▸ **WHAT YOU HAVE TO DO**:
Print the entries that appear below, exactly as written and without their pictures.
^^^^^^^^
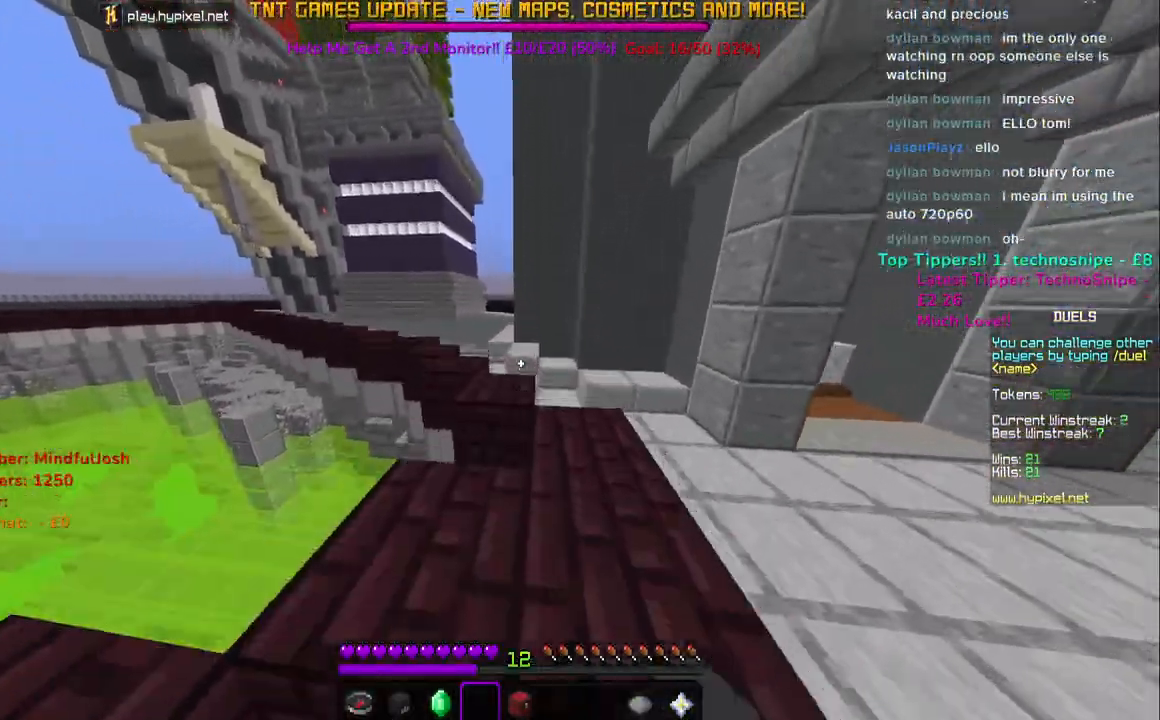
{"keys": ["space", "w"], "mouse": ["left", "right"], "events": [[17, "mouse_right", "down"], [83, "space", "up"], [133, "mouse_right", "up"], [150, "mouse_left", "up"], [200, "mouse_left", "down"], [200, "mouse_right", "down"], [367, "mouse_right", "up"], [400, "space", "down"], [433, "mouse_right", "down"]]}
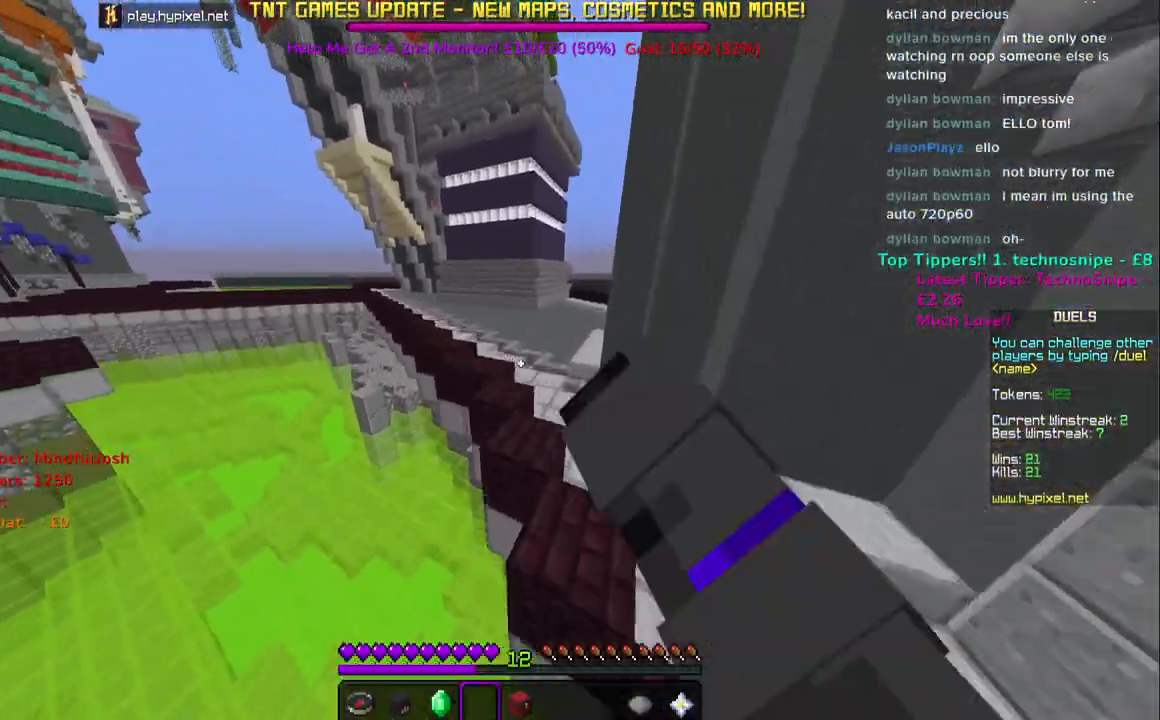
{"keys": ["space", "w"], "mouse": ["left", "right"], "events": [[17, "mouse_left", "up"], [100, "mouse_left", "down"], [117, "space", "up"], [200, "mouse_left", "up"], [267, "mouse_left", "down"], [350, "space", "down"], [400, "mouse_left", "up"], [467, "mouse_left", "down"]]}
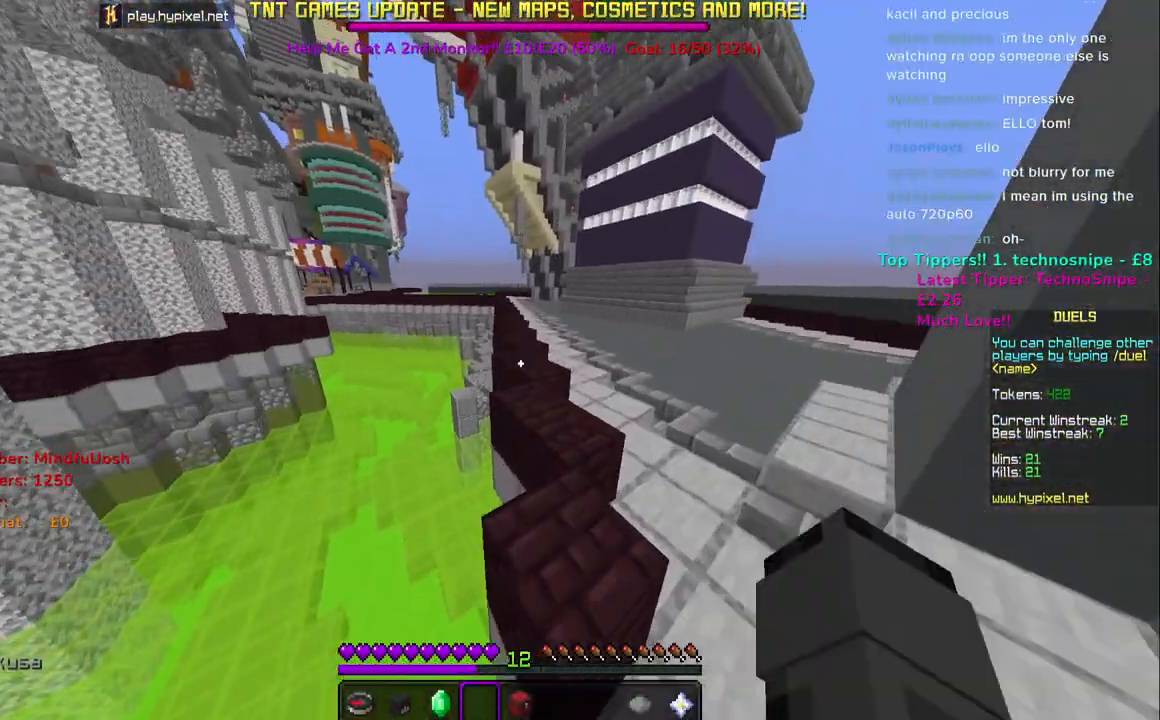
{"keys": ["space", "w"], "mouse": ["right"], "events": [[117, "mouse_right", "up"], [167, "space", "up"], [183, "mouse_right", "down"], [317, "mouse_right", "up"], [400, "mouse_right", "down"], [433, "space", "down"], [500, "mouse_left", "up"]]}
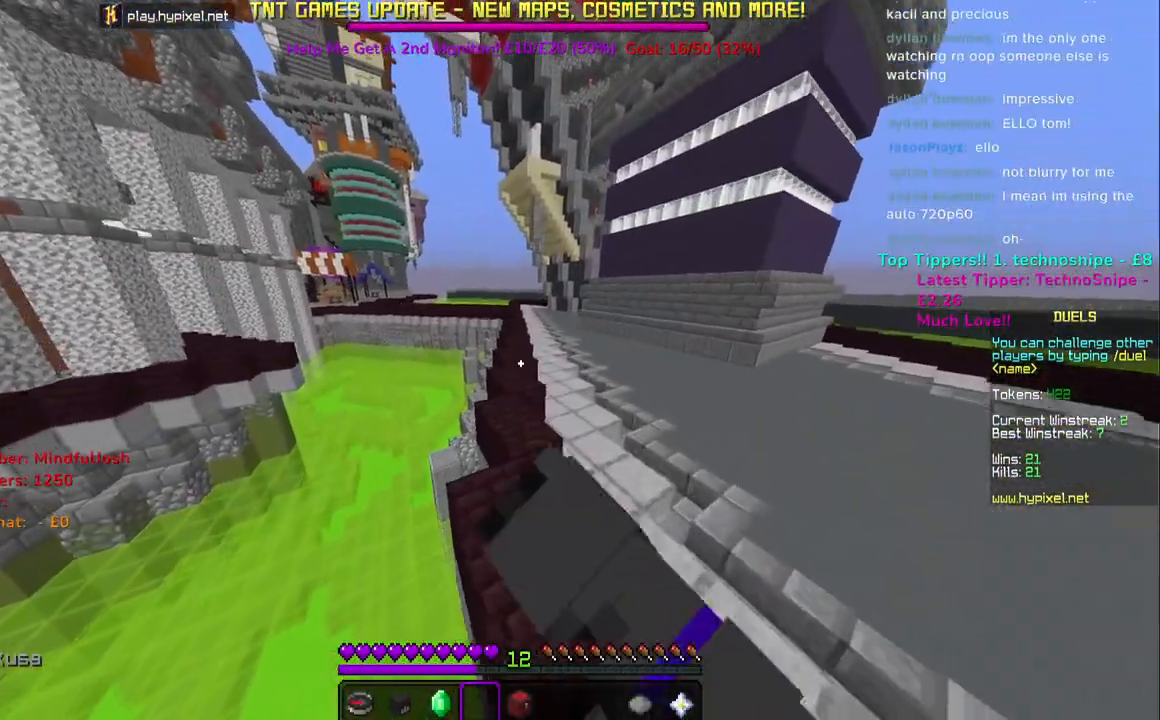
{"keys": ["w"], "mouse": ["left", "right"], "events": [[17, "mouse_right", "up"], [50, "mouse_left", "down"], [100, "mouse_right", "down"], [167, "mouse_right", "up"], [217, "mouse_left", "up"], [283, "mouse_left", "down"], [300, "mouse_right", "down"], [317, "space", "up"], [433, "mouse_right", "up"], [483, "mouse_right", "down"]]}
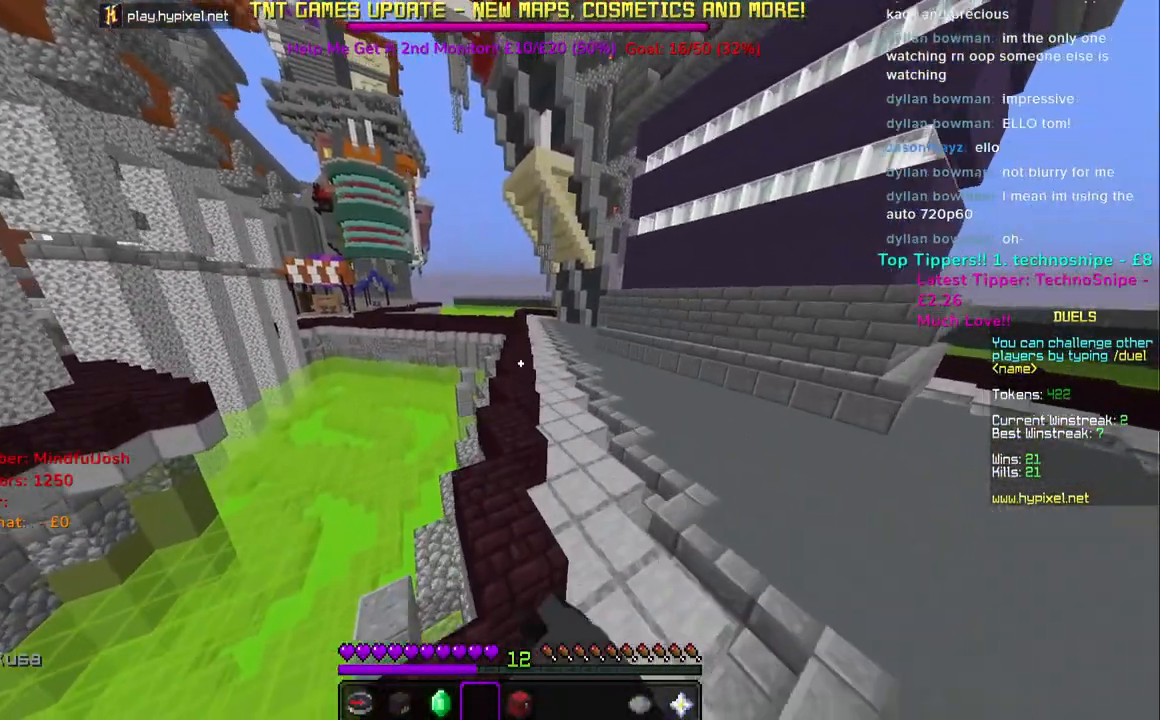
{"keys": ["w"], "mouse": ["left"], "events": [[100, "space", "down"], [133, "mouse_left", "up"], [133, "mouse_right", "up"], [200, "mouse_left", "down"], [200, "mouse_right", "down"], [317, "mouse_right", "up"], [400, "space", "up"]]}
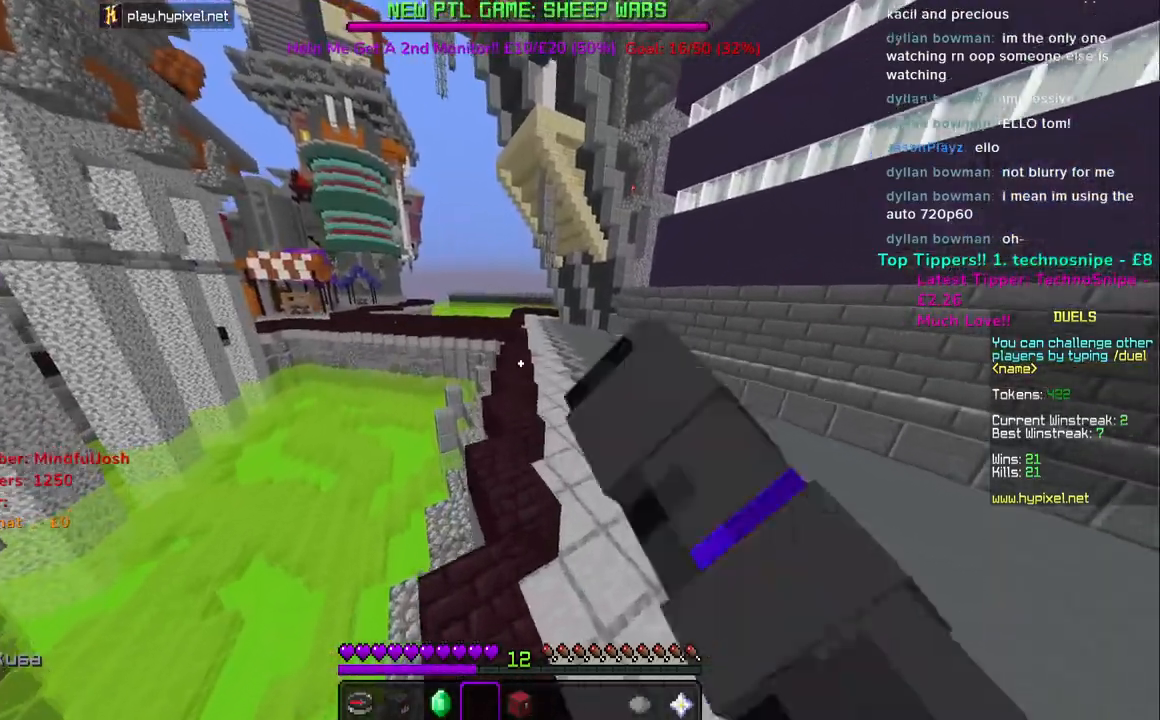
{"keys": ["space", "w"], "mouse": ["left", "right"], "events": [[133, "mouse_right", "down"], [167, "space", "down"], [233, "mouse_right", "up"], [333, "mouse_right", "down"]]}
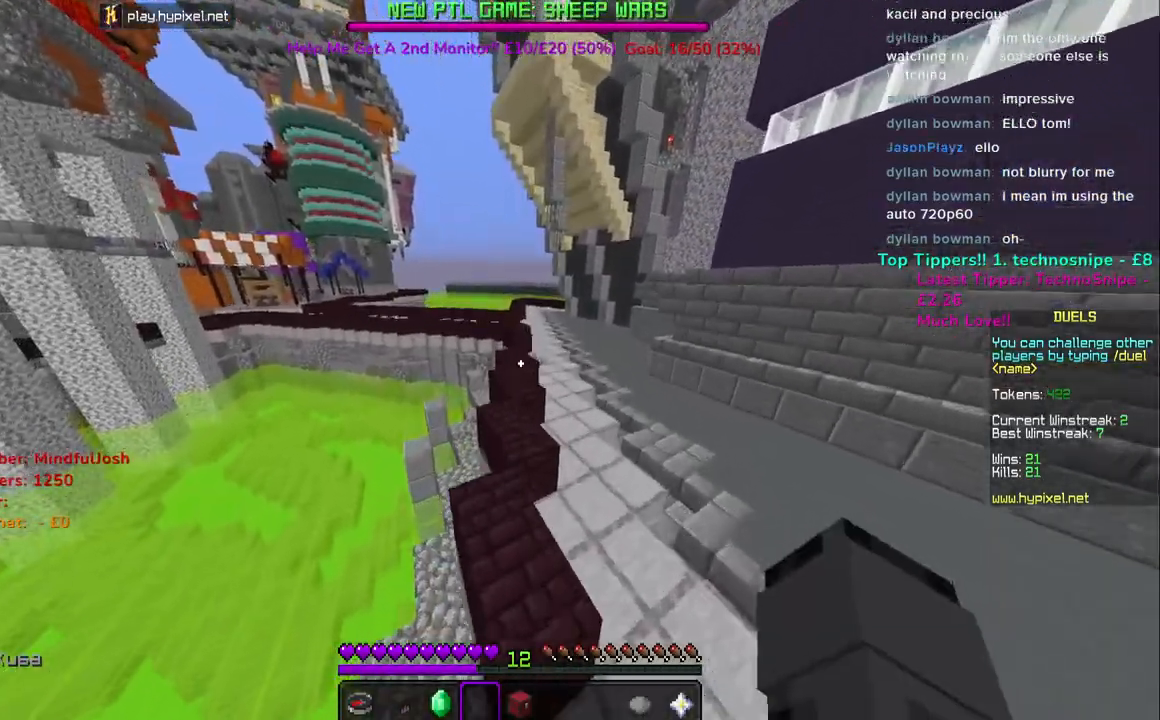
{"keys": ["space", "w"], "mouse": ["left", "right"], "events": [[33, "space", "up"], [150, "space", "down"]]}
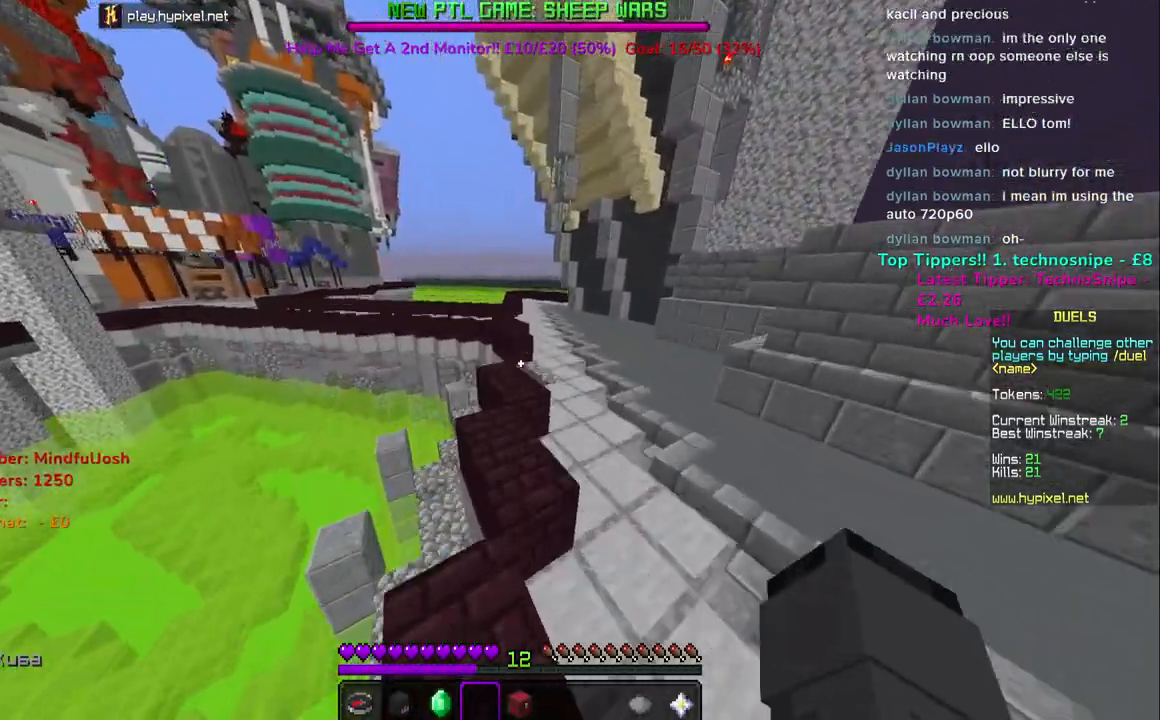
{"keys": ["w"], "mouse": ["left", "right"], "events": [[150, "space", "up"], [267, "mouse_right", "up"], [383, "mouse_right", "down"]]}
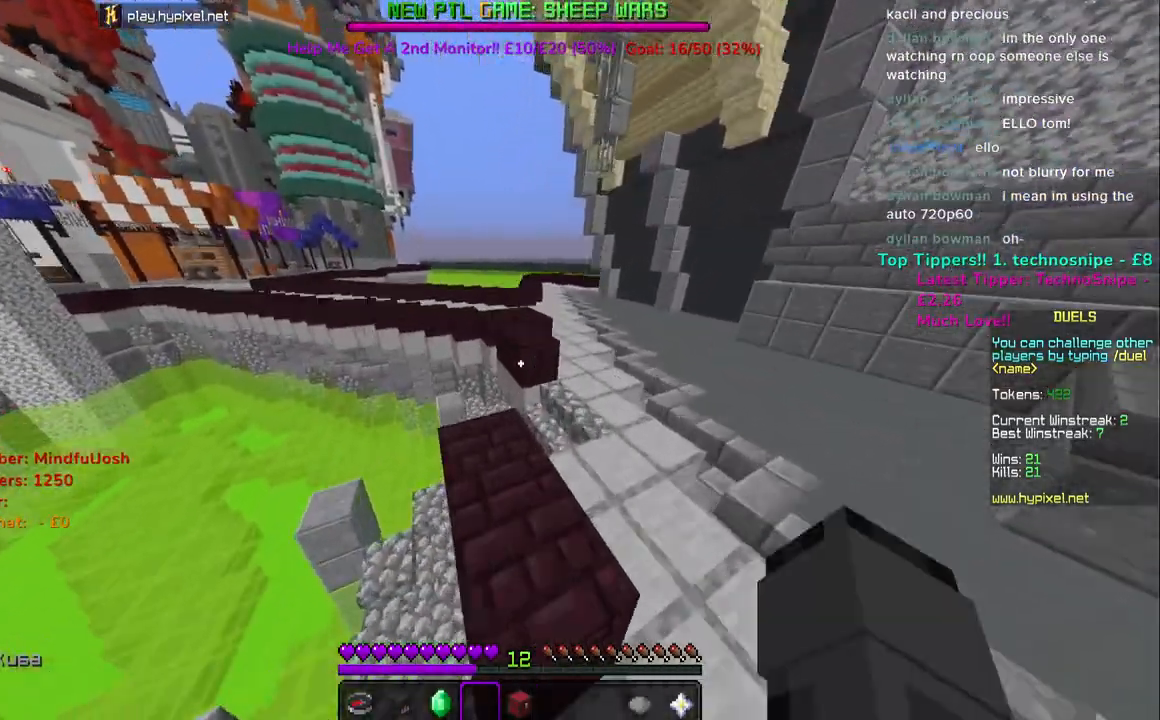
{"keys": ["space", "w"], "mouse": [], "events": [[100, "mouse_right", "up"], [167, "mouse_right", "down"], [217, "space", "down"], [267, "mouse_right", "up"], [367, "mouse_right", "down"], [483, "mouse_left", "up"], [483, "mouse_right", "up"]]}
^^^^^^^^
▸ **SOLUTION**:
{"keys": ["space", "w"], "mouse": ["left", "right"], "events": [[17, "mouse_right", "down"], [83, "space", "up"], [133, "mouse_right", "up"], [150, "mouse_left", "up"], [200, "mouse_left", "down"], [200, "mouse_right", "down"], [367, "mouse_right", "up"], [400, "space", "down"], [433, "mouse_right", "down"]]}
{"keys": ["space", "w"], "mouse": ["left", "right"], "events": [[17, "mouse_left", "up"], [100, "mouse_left", "down"], [117, "space", "up"], [200, "mouse_left", "up"], [267, "mouse_left", "down"], [350, "space", "down"], [400, "mouse_left", "up"], [467, "mouse_left", "down"]]}
{"keys": ["space", "w"], "mouse": ["right"], "events": [[117, "mouse_right", "up"], [167, "space", "up"], [183, "mouse_right", "down"], [317, "mouse_right", "up"], [400, "mouse_right", "down"], [433, "space", "down"], [500, "mouse_left", "up"]]}
{"keys": ["w"], "mouse": ["left", "right"], "events": [[17, "mouse_right", "up"], [50, "mouse_left", "down"], [100, "mouse_right", "down"], [167, "mouse_right", "up"], [217, "mouse_left", "up"], [283, "mouse_left", "down"], [300, "mouse_right", "down"], [317, "space", "up"], [433, "mouse_right", "up"], [483, "mouse_right", "down"]]}
{"keys": ["w"], "mouse": ["left"], "events": [[100, "space", "down"], [133, "mouse_left", "up"], [133, "mouse_right", "up"], [200, "mouse_left", "down"], [200, "mouse_right", "down"], [317, "mouse_right", "up"], [400, "space", "up"]]}
{"keys": ["space", "w"], "mouse": ["left", "right"], "events": [[133, "mouse_right", "down"], [167, "space", "down"], [233, "mouse_right", "up"], [333, "mouse_right", "down"]]}
{"keys": ["space", "w"], "mouse": ["left", "right"], "events": [[33, "space", "up"], [150, "space", "down"]]}
{"keys": ["w"], "mouse": ["left", "right"], "events": [[150, "space", "up"], [267, "mouse_right", "up"], [383, "mouse_right", "down"]]}
{"keys": ["space", "w"], "mouse": [], "events": [[100, "mouse_right", "up"], [167, "mouse_right", "down"], [217, "space", "down"], [267, "mouse_right", "up"], [367, "mouse_right", "down"], [483, "mouse_left", "up"], [483, "mouse_right", "up"]]}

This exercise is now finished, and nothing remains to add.